May I recommend something that works for someone else I know that has SPD. She has to always be moving too and has sensory issues, but I made her a weighted blanket. It started out of something I read. One of her boys has autism and it was recommended for him. She could not afford one so I made one for her son. The first night he had it on she said he slept through the entire night. Something he had not done in “forever.” Her constant moving would make me crazy so I grabbed some flannel and set about to making HER a weighted throw. Within a day or two her husband was calling me up telling me HOW STILL she was. He almost could not believe it. I’m not really sure why it works, but apparently it works for a lot of autistic kids so I figured if it didn’t work I was only out a few yards of flannel and some rice (that was what I used for the “weight”. Give it a try and see if it works for ya. I’m almost willing to bet that it would be good for you.
Thank-you. I’ve been meaning to make a weighted blanket for our toddler with SPD because he doesn’t sleep well. I bet it would help me as well! Thanks for the suggestion!

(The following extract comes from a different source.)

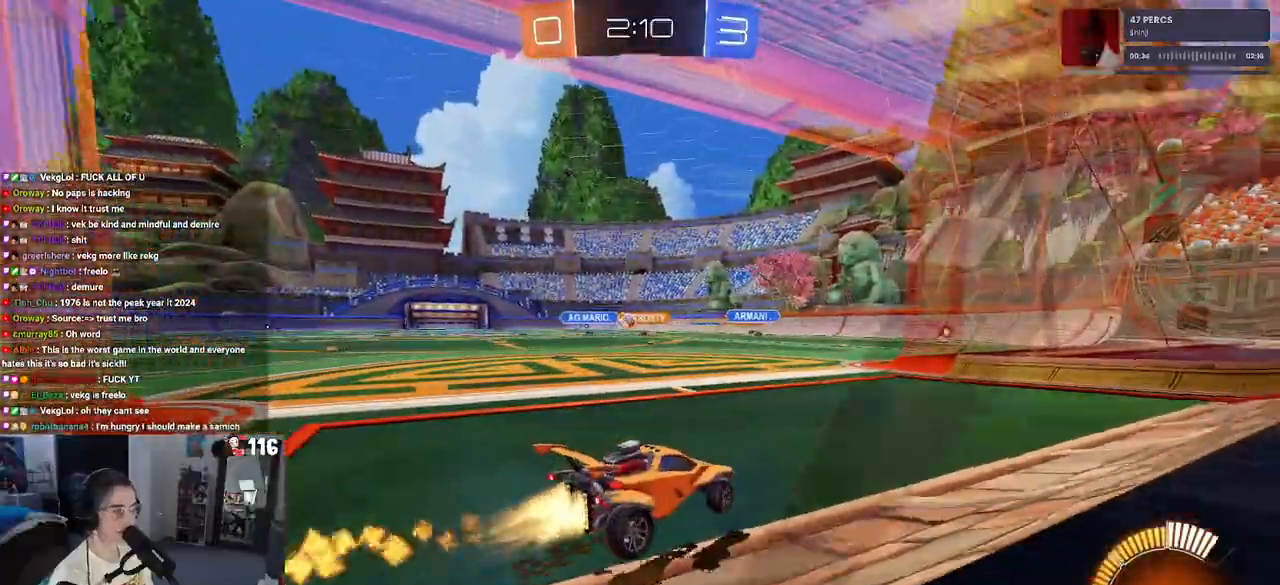
{"buttons": ["CROSS", "SQUARE", "R1", "R2"], "left_stick": "up-left", "right_stick": "center", "events": [[267, "left_stick", "center"], [300, "CROSS", "down"], [383, "CROSS", "up"], [383, "left_stick", "up-left"], [450, "CROSS", "down"], [500, "SQUARE", "down"]]}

that is interesting, as I am constantly moving, I have to move my foot while I sleep, and with the fan on…LOL alot of this sounds so familiar… I also have Fibro…but when I put on a heavy blanket, or use my rice socks, it seems to calm me down and I dont move as much… thanks for making that connection for me
Wow! A lot of this (and the comments) sound like my son. When he was much younger a doctor told me she didn’t diagnose at that age, but that she thought he sounded like he had some OCD tendencies. Lately background noise and smells have been driving him insane. Not being familiar with this, I was beginning to tell he was hypersensitive to it and not just the typical annoyance. Does a doctor have suggestions with how to help with that or manage it so it’s not driving getting so under his skin? For example, he can’t carry on a conversation if his brothers are making any noise in the background. At first, I thought it was just moodiness, being annoyed by his brothers. We don’t have a big house, so we’re on top of each other a lot. I told him other people live here, too, and everyone can’t be silent every time he wants to talk. I could see how it’s continuously a struggle even when he’s trying to ignore it. It’s like he can’t not focus on what they’re saying vs. what he’s saying or what I’m saying to him. Usually it’s just in the car or some enclosed space. Sometimes, though, it’s during a movie when my toddler is playing with a toy silently and the toy makes some continuous noise. Drives him insane. Sometimes I tell my toddler to go play upstairs but sometimes, if everyone’s together, I think it’s unfair to “send him away.” Also, I have a 7-yr-old that can’t NOT make noise. CONSTANTLY humming or fiddling or something. LOL I take it as we all learn and grow with our interactions. I figure God gave me these 3 who are SO different from each other just to make them each reach their max potential. I just want to help my oldest so that things like these, everyday occurrences, can be more manageable and not so distracting or irritating, since he’ll deal with roommates, a spouse, coworkers, children, etc., etc. Thanks so much for this article! Again, I learn from him (and my other sons) every day and they amaze me every day.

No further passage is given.